**Work request a**
Answer these from the passage on voting history, one line per answer:
(i) On what date was America's first presidential election held?
(ii) What was the name of the first woman to vote in Salt Lake City?
(iii) In which town did Thomas Mundy Peterson cast the first Black vote?

**Source passage**
Although I’m Black, I have never had a problem being able to vote. Voter suppression in modern times isn’t about stopping all minorities from voting. It’s about trimming voters from the herd, making it harder or impossible for some minorities, and convincing others that voting is futile and meaningless. I have been fortunate enough to have lived in precincts where voting hasn’t been discouraged. They didn’t move the polling places to inconvenient locations, the lines weren’t long, I had jobs where I could vote any time of day without penalty. But I’m reminded I live less than ten miles from Ocoee, Florida, which is in Orange County along with Orlando, where I live. Voting was once a life and death proposition there for Black people. It has been that way during much of America’s history. Let’s revisit some of that history lest we forget what it took to get where we are and why we’re still fighting for the right to vote.
A Brief History
America’s first presidential election was held on January 7, 1789. The Electoral College had been put in place via the Constitution as a safeguard against the people making decisions the politicians disagreed with. The key issue was the enslavement of Black people, which the South wanted to continue indefinitely, and many in the North benefited. The Electoral College gave the less populated southern states more voting strength, especially when combined with the Constitution’s three-fifths clause. Article 1, Section 2, Clause 3 gave white Southerners additional voting strength by allowing states to include three-fifths of their enslaved population, thus increasing their representation in Congress and insuring enslavement could not be voted out.
When Americans give credit to the Founders as being all-wise and prescient, remember, the only ones allowed to vote were white men who owned land. This is who the system was set up to reward, and while much has changed, much has stayed the same.
Eighty-one years later in Salt Lake City, Utah, which was then a territory, the first woman cast a vote. Utah passed a law two days earlier giving women the right to vote. Seraph Young Ford, a grandniece of Mormon leader Brigham Young, was the first of about twenty-five women to vote that day. Ford eventually moved to Baltimore, Maryland, and when she died, was buried in Arlington Cemetery.
As you might have suspected, giving women the right to vote in Utah wasn’t simply related to women’s suffrage or equal rights. Two sides hoped to control the women’s vote after the passage of the 15th Amendment which gave Black men the right to vote (theoretically). Congress turned its focus to eliminating polygamy, the practice of allowing men to have more than one living wife, which some saw as another form of slavery. Many hoped that women would vote to end the practice. The Church of Latter-Day Saints or Mormons hoped to use women to defend the practice. The Mormon women generally did as their church (or husbands) asked and didn’t end the practice of polygamy. Congress, being Congress, ended the right of women to vote in 1887 because women weren’t voting the way they wanted.
Ramifications of the 15th Amendment
While a woman technically voted first on February 14, 1870, Black men received the right to vote with the Fifteenth Amendment, and Thomas Mundy Peterson cast the first Black vote on March 31, 1870, in Perth Amboy, New Jersey. Peterson was a janitor and active in both the Republican Party and Prohibition Party. He was also the first Black man in town to serve on a jury. The Fifteenth Amendment that allowed Peterson to vote was never undone. Still, various voter suppression methods arose to keep Black people in particular and minorities in general from maximizing their voting strength.

**Input material**

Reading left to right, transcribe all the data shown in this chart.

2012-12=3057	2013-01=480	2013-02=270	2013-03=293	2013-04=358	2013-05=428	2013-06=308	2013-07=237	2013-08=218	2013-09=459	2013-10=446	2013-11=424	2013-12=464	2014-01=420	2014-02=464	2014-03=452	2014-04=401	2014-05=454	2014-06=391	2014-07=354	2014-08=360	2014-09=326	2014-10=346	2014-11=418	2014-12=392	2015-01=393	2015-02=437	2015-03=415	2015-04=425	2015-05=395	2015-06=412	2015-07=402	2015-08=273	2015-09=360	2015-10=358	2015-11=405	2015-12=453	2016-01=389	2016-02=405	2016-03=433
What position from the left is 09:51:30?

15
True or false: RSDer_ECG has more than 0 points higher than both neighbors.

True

--

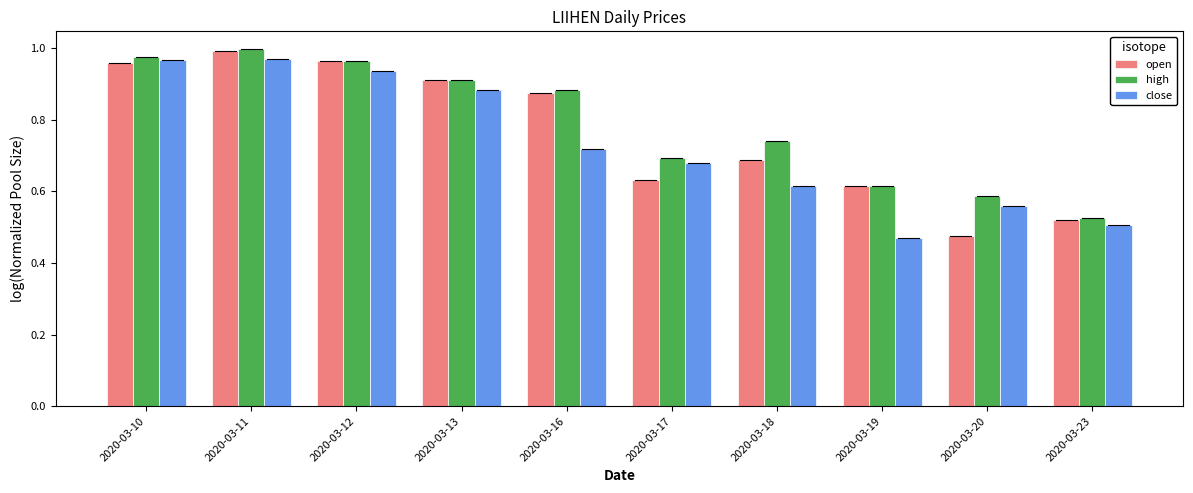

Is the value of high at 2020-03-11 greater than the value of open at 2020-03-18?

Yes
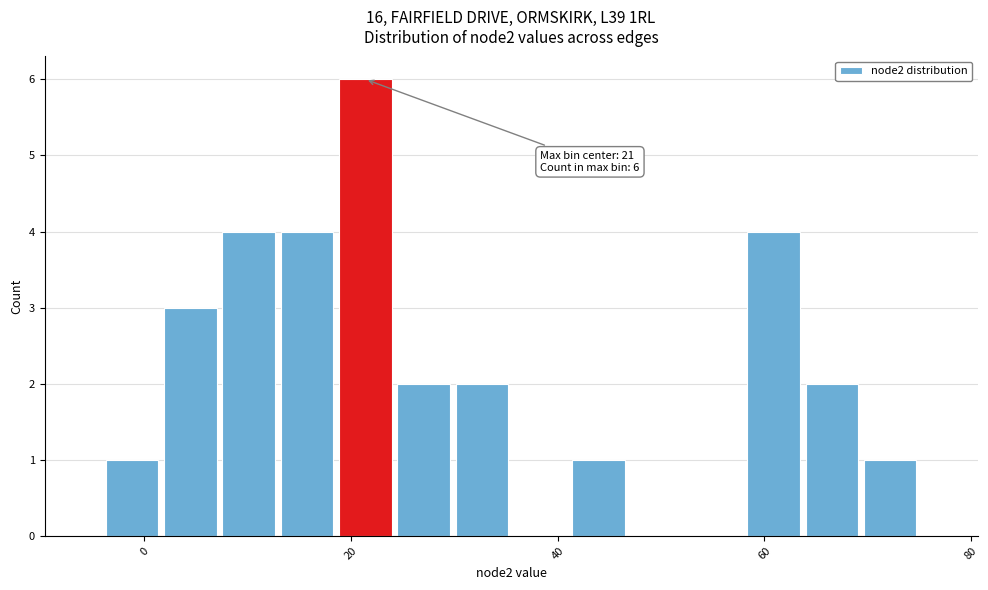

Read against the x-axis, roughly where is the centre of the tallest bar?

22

**Work request b**
Write out the entries from the line with "Reading left to" up to and including the line with "True or false: RSDer_ECG", keeping every character unchanged.

**Exercise solution a**
(i) January 7, 1789
(ii) Seraph Young Ford
(iii) Perth Amboy, New Jersey

**Exercise solution b**
Reading left to right, transcribe all the data shown in this chart.

2012-12=3057	2013-01=480	2013-02=270	2013-03=293	2013-04=358	2013-05=428	2013-06=308	2013-07=237	2013-08=218	2013-09=459	2013-10=446	2013-11=424	2013-12=464	2014-01=420	2014-02=464	2014-03=452	2014-04=401	2014-05=454	2014-06=391	2014-07=354	2014-08=360	2014-09=326	2014-10=346	2014-11=418	2014-12=392	2015-01=393	2015-02=437	2015-03=415	2015-04=425	2015-05=395	2015-06=412	2015-07=402	2015-08=273	2015-09=360	2015-10=358	2015-11=405	2015-12=453	2016-01=389	2016-02=405	2016-03=433
What position from the left is 09:51:30?

15
True or false: RSDer_ECG has more than 0 points higher than both neighbors.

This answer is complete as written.